> Texto para leer
+ + + + +

Red de Literatura y Cine
Ya alguna vez escribí en este espacio de C. I. sobre Benjamín de la Selva, mi amigo y compañero de carrera en el Tec de Monterrey, sobrino él del poeta Salvador de la Selva. Rememoré cómo nos conocimos, del recital en el más conspicuo local cultural de Monterrey con la obra del poeta en la voz de Benjamín.
Benjamín estaba también en el internado del Tec y solíamos visitarnos en nuestras respectivas habitaciones. Más él que yo, por la simple razón de que el Benja simpatizó igualmente con mi compañero de cuarto.
De aquellas visitas, dadas en la medida que nos lo permitían los deberes escolares, igual charlábamos sobre intrascendencias de chavos que de literatura. Decir literatura sería tal vez presuntuoso, en realidad lo que yo recuerdo bien, al grado que es lo que más relaciono de mi amistad con Benjamín, son nuestros comentarios sobre poesía. En especial, la de nuestros paisanos Darío el nicaragüense y Díaz Mirón el veracruzano. Habrá que aclarar que buena parte de aquel intercambio de lecturas y comentarios se derivaba, no sólo de lo literario, sino de inquietudes compartidas en que había algo de político y algo de religioso.

+ + + + +

> Material proporcionado

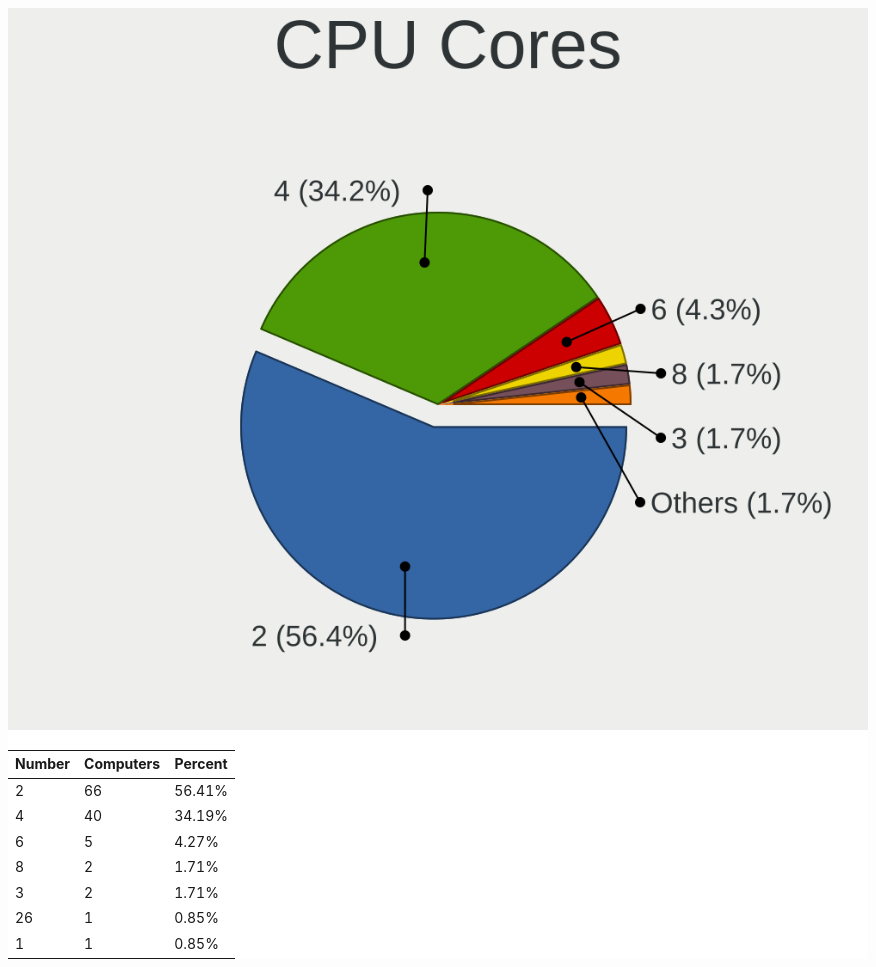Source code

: ![CPU Cores](./images/pie_chart/cpu_cores.svg)


| Number | Computers | Percent |
|--------|-----------|---------|
| 2      | 66        | 56.41%  |
| 4      | 40        | 34.19%  |
| 6      | 5         | 4.27%   |
| 8      | 2         | 1.71%   |
| 3      | 2         | 1.71%   |
| 26     | 1         | 0.85%   |
| 1      | 1         | 0.85%   |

+ + + + +

> Instrucciones
1 > Responde estas preguntas según la lectura:
(a) ¿De qué poeta era sobrino Benjamín?
(b) ¿Dónde vivía Benjamín, al igual que el narrador?
(c) ¿Qué dos poetas comentaban en especial?
2 > Transcribe sin cambios el fragmento de la lectura que empieza en las palabras "Benjamín estaba también" y termina después de "algo de religioso.".
Los registros no guardan ninguna relación con la lectura.

> Respuestas de la actividad
1 >
(a) Del poeta Salvador de la Selva.
(b) En el internado del Tec.
(c) Darío, el nicaragüense, y Díaz Mirón, el veracruzano.

2 >
Benjamín estaba también en el internado del Tec y solíamos visitarnos en nuestras respectivas habitaciones. Más él que yo, por la simple razón de que el Benja simpatizó igualmente con mi compañero de cuarto.
De aquellas visitas, dadas en la medida que nos lo permitían los deberes escolares, igual charlábamos sobre intrascendencias de chavos que de literatura. Decir literatura sería tal vez presuntuoso, en realidad lo que yo recuerdo bien, al grado que es lo que más relaciono de mi amistad con Benjamín, son nuestros comentarios sobre poesía. En especial, la de nuestros paisanos Darío el nicaragüense y Díaz Mirón el veracruzano. Habrá que aclarar que buena parte de aquel intercambio de lecturas y comentarios se derivaba, no sólo de lo literario, sino de inquietudes compartidas en que había algo de político y algo de religioso.